A man in his 30s walked into the waiting room and promptly collapsed in a chair. He lost consciousness, nobody even heard a chief complaint. When they hooked him up to an EKG it was obvious he was having a major heart attack; I think they call it Vfib? My doctor daughter had the biggest guy in the room, a tech, pound on his chest while she got the paddles ready. The pounding didn’t help, so she shocked him with the paddles, and he converted but unfortunately he got belligerent and pulled everything out, then passed out. She shocked him again.

And he came back to life. He was discharged from the hospital yesterday.

He has a wife and 3 children and probably will never meet my daughter. And it made me think of the husband of a friend of mine in Pittsfield, MA. In his 30s too, he woke up one July 4th morning sweating, and instead of going to the ER, he took a shower. That is where he died, while his wife tried calling his doctor and finally called an ambulance, before 911. She had a new baby and a toddler so I made baked ziti for the shiva. And I helped her collect pictures of her husband for her children, because i know what it’s like to lose a father so young.

On this Easter morning, Christianity teaches that rebirth can happen to all those who seek God, who walk humbly.

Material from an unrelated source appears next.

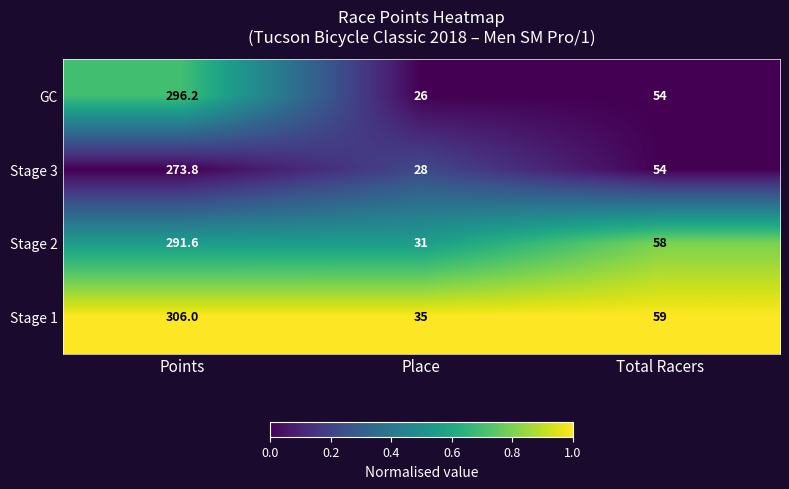

What is the sum of the Stage 1 values at Total Racers and Points?

365.0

As my dear friend Eve quotes:

“I cannot help but think, on this Easter morning, of how many times I have been resurrected. Like so many others, I have known moments when I thought my life had entered a tomb. I saw that great stone rolling between me and the hope of any future I could imagine. But then, through God’s grace and healing, I emerged into a garden to find people who cared for me waiting, waiting for me to return to life. I pray, therefore, for all of those who have been resurrected like me. I celebrate this new life with all of you who have stepped out of the grave into the light of Easter.” S. Charleston

Many thanks to all those emergency personnel who are working today, and just a little note to the Easter bunny – really, you need a break?